§ **What to do**:
Could you continue the MANet repository overview below, starting right after its final sentence?
++++ Text section ++++
Official PyTorch code for Mutual Affine Network for Spatially Variant Kernel Estimation in Blind Image Super-Resolution (MANet, ICCV2021)

Last update: Dec 29, 2022

Overview

Mutual Affine Network for Spatially Variant Kernel Estimation in Blind Image Super-Resolution (MANet, ICCV2021)

This repository is the official PyTorch implementation of Mutual Affine Network for Spatially Variant Kernel Estimation in Blind Image Super-Resolution (arxiv, supplementary).

🚀 🚀 🚀 News:

Aug. 17, 2021: See our previous spatially invariant kernel estimation work: Flow-based Kernel Prior with Application to Blind Super-Resolution (FKP), CVPR2021.
Aug. 17, 2021: See our recent work for flow-based image SR: Hierarchical Conditional Flow: A Unified Framework for Image Super-Resolution and Image Rescaling (HCFlow), ICCV2021
Aug. 17, 2021: See our recent work for real-world image SR: Designing a Practical Degradation Model for Deep Blind Image Super-Resolution (BSRGAN), ICCV2021

Existing blind image super-resolution (SR) methods mostly assume blur kernels are spatially invariant across the whole image. However, such an assumption is rarely applicable for real images whose blur kernels are usually spatially variant due to factors such as object motion and out-of-focus. Hence, existing blind SR methods would inevitably give rise to poor performance in real applications. To address this issue, this paper proposes a mutual affine network (MANet) for spatially variant kernel estimation. Specifically, MANet has two distinctive features. First, it has a moderate receptive field so as to keep the locality of degradation. Second, it involves a new mutual affine convolution (MAConv) layer that enhances feature expressiveness without increasing receptive field, model size and computation burden. This is made possible through exploiting channel interdependence, which applies each channel split with an affine transformation module whose input are the rest channel splits. Extensive experiments on synthetic and real images show that the proposed MANet not only performs favorably for both spatially variant and invariant kernel estimation, but also leads to state-of-the-art blind SR performance when combined with non-blind SR methods.
++++ Information shown ++++
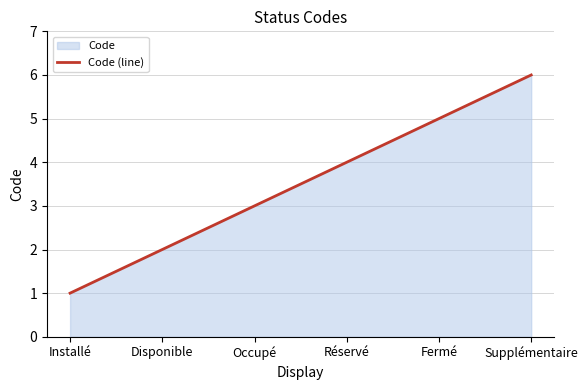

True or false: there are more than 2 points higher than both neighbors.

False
++++
§ **Task output**:
Requirements

Python 3.7, PyTorch >= 1.6, scipy >= 1.6.3
Requirements: opencv-python
Platforms: Ubuntu 16.04, cuda-10.0 & cuDNN v-7.5

Note: this repository is based on BasicSR. Please refer to their repository for a better understanding of the code framework.

Quick Run

Download stage3_MANet+RRDB_x4.pth from release and put it in ./pretrained_models. Then, run this command:

cd codes
python test.py --opt options/test/test_stage3.yml

Data Preparation

To prepare data, put training and testing sets in ./datasets as ./datasets/DIV2K/HR/0801.png. Commonly used datasets can be downloaded here.

Training

Step1: to train MANet, run this command:

python train.py --opt options/train/train_stage1.yml

Step2: to train non-blind RRDB, run this command:

python train.py --opt options/train/train_stage2.yml

Step3: to fine-tune RRDB with MANet, run this command:

python train.py --opt options/train/train_stage3.yml

All trained models can be downloaded from release. For testing, downloading stage3 models is enough.

Testing

To test MANet (stage1, kernel estimation only), run this command:

python test.py --opt options/test/test_stage1.yml

To test RRDB-SFT (stage2, non-blind SR with ground-truth kernel), run this command:

python test.py --opt options/test/test_stage2.yml

To test MANet+RRDB (stage3, blind SR), run this command:

python test.py --opt options/test/test_stage3.yml

Note: above commands generate LR images on-the-fly. To generate testing sets used in the paper, run this command:

python prepare_testset.py --opt options/test/prepare_testset.yml

Interactive Exploration of Kernels

To explore spaitally variant kernels on an image, use --save_kernel and run this command to save kernel:

python test.py --opt options/test/test_stage1.yml --save_kernel

Then, run this command to creat an interactive window:

python interactive_explore.py --path ../results/001_MANet_aniso_x4_test_stage1/toy_dataset1/npz/toy1.npz

Results

We conducted experiments on both spatially variant and invariant blind SR. Please refer to the paper and supp for results.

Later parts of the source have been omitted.